By comparison, my childhood was fairly easy. But when I talk to old friends from those days, they always talk about “Iron Mike” (my older sister’s nickname for my dad) and their reluctance to come over to my house on the weekends for fear of being pressed into service re-shingling the roof or trimming the trees. And while it is true that I put in a lot more hours doing chores than any of my friends, it just seemed like the norm to me.

The worst part by far was “the inspection.” This is when my father would examine and critique the job I had just completed. These moments were torturous, because the job was never good enough for him, and the amount of shame he could induce was legendary in my family. Once when my sister did a subpar job mowing the lawn, her punishment was to mow the lawn every day that week. By midweek, I thought I could detect an air of madness in her actions: she had decided to mow it east to west first, then north to south, to make sure she didn’t miss a single blade and incur his wrath. When he found a planter that had weeds in it, I knew he was going to come up with a new chore that would take me at least until sunset, to make sure I learned my lesson. But sadly, the lesson seemed to be, “No matter what, you will be found wanting.”

I don’t want to make it sound like I was up at 4 a.m. milking cows and harvesting grain – I had a pretty great childhood. But I also scraped, sanded, and repainted our house every afternoon after high school for a month. We never had a gardener (I can imagine my father reading this right now and cringing at the thought) so my sister and I were responsible for all of the yard maintenance. I washed and waxed the cars, and did other household chores that I honestly believe helped me in so many ways as an adult. (The shame part, not so much).

So as a parent, I struggle with this. I want my kids to know how to do a good job, and enjoy the feeling of accomplishment that comes with seeing a task all the way through. But I also don’t want to repeat the emotional beating I took from my father, whose voice certainly lives inside of me, all too ready to speak up and make itself heard. To this day I still dread taking on a task like building a fence, installing shelving, or building a dresser from Ikea, afraid that voice will make the whole experience one of self-flagellation. I certainly don’t want to pass that voice along to my children.

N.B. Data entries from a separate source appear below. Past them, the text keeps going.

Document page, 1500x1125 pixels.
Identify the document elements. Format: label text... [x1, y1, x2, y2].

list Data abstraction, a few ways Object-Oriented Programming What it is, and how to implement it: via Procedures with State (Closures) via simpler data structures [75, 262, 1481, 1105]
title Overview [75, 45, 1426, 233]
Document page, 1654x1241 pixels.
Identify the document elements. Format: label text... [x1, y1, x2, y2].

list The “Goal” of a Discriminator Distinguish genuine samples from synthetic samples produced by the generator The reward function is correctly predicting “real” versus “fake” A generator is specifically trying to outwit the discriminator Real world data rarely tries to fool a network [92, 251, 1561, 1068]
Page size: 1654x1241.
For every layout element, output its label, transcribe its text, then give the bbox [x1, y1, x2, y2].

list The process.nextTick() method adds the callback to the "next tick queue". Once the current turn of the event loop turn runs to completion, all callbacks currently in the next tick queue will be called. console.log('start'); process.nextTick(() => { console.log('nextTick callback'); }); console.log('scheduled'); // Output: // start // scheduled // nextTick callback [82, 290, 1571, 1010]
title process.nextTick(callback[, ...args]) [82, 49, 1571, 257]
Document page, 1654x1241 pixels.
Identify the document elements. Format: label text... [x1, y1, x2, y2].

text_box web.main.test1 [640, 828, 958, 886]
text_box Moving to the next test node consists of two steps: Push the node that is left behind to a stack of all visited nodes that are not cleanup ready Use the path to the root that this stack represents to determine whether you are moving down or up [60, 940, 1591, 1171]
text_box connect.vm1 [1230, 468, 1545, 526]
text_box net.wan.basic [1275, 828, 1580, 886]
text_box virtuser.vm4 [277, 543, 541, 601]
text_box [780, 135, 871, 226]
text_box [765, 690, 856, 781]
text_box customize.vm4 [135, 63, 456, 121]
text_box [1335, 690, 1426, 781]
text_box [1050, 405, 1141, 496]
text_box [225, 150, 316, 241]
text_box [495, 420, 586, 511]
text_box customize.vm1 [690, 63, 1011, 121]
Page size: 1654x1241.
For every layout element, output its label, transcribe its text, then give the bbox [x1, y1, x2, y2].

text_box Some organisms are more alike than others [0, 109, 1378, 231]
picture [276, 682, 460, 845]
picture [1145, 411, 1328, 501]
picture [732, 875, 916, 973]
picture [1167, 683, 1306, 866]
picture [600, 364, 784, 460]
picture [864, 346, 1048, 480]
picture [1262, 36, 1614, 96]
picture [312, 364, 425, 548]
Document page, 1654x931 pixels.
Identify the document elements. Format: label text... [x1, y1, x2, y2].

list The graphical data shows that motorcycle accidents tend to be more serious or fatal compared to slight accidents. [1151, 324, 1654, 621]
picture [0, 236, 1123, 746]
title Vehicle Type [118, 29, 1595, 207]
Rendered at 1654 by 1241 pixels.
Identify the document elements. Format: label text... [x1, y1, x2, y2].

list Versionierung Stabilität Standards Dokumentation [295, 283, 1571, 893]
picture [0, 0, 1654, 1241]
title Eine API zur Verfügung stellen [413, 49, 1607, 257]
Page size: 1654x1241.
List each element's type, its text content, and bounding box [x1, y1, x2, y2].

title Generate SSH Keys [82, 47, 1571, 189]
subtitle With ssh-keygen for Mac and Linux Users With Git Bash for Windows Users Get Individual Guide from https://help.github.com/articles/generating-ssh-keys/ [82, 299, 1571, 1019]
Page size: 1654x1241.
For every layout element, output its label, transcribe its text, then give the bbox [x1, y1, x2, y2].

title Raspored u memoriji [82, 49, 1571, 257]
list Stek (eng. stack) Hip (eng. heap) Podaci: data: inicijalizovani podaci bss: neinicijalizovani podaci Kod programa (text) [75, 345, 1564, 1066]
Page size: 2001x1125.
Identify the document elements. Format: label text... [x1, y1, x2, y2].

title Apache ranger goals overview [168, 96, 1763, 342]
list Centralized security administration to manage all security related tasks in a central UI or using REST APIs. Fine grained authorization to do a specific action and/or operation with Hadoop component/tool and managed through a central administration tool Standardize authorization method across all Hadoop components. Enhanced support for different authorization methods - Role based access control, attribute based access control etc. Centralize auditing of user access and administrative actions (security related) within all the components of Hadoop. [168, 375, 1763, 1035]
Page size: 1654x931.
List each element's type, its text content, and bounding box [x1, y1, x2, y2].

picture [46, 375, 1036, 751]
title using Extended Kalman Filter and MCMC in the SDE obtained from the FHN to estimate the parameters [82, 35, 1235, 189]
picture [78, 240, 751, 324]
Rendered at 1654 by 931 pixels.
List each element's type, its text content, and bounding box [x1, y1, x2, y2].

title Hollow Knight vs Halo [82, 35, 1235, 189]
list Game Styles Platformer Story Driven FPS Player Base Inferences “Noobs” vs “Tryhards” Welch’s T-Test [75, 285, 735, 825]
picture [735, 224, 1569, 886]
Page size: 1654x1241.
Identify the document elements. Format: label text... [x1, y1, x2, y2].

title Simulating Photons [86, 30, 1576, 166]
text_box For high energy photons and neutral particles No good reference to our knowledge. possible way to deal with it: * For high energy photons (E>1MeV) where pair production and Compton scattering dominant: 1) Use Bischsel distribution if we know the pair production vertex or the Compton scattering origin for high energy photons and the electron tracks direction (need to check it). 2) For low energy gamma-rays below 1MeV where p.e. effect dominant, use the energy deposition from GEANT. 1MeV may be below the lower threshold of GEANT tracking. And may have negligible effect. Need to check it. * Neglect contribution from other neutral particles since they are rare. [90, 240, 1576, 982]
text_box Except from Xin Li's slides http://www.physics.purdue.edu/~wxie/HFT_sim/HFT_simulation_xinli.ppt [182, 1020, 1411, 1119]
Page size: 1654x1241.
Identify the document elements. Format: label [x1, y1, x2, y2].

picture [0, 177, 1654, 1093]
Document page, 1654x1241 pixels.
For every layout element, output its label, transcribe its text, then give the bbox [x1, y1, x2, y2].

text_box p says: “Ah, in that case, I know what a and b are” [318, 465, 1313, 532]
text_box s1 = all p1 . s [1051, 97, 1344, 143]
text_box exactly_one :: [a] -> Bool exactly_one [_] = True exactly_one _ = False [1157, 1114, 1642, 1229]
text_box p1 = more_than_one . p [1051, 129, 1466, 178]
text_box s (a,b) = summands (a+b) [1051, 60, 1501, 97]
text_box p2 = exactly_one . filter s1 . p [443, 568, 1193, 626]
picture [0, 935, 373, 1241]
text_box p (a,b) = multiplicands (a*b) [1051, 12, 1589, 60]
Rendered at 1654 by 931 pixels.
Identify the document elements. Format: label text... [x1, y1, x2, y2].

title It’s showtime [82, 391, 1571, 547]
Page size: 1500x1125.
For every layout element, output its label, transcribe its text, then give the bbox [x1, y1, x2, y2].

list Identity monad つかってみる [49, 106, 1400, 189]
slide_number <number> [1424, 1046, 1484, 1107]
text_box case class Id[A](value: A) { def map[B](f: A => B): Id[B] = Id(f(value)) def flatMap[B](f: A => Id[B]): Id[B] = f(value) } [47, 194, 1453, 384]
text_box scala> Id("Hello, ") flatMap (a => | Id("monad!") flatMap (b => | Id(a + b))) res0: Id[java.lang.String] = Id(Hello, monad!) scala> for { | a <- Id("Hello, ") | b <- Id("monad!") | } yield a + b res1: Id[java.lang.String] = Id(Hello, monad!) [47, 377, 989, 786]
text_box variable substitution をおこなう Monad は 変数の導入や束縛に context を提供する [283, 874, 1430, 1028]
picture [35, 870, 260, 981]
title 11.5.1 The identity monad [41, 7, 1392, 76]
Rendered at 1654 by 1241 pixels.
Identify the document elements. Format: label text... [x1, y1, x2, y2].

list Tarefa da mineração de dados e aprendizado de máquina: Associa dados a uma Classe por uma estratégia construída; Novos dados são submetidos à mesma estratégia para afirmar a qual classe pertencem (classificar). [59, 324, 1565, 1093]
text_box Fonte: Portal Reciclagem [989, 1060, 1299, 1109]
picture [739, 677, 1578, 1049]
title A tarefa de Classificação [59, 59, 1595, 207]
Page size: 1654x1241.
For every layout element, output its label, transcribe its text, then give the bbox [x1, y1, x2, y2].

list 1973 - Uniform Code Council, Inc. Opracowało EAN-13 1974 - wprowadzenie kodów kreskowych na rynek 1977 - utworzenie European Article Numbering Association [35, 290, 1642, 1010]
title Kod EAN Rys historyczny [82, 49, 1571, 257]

But I can honestly say I owe a great debt of gratitude to my father for teaching me how to work. Now, as a middle aged man, I can forgive his inability to deliver that message in a way that helped my self-esteem. When you become a parent, you realize quickly how limited your toolbox is, and my father was no exception. But what he did do was teach me that an honest day’s work is a currency that will always have value in our society, and it will lead to relationships with people of quality and character. I may be lazy in my own estimation, but I am considered by my peers to be a hard working, no-excuses sort of person, and I am proud of that. My dad gave me that. Now it’s my job to figure out how to give that gift to my kids, and maybe improve the wrapping just a bit.

Judy Greer said something in our conversation that almost made me tear up when I heard it. She described her dad simply, as love. “My dad is just love. He just loved me, no matter what the situation.” And as she said this, I realized I was sitting across from an extremely successful, balanced, happy human being who seems to have a work ethic that rivals an ant colony. Is it possible that all I have to do is love my kids, and the rest will work itself out? Am I working too hard? Worrying too much? I guess I will always do that. But after spending an hour with this talented, warm, open, present woman, I have high hopes that maybe all you need is love, after all.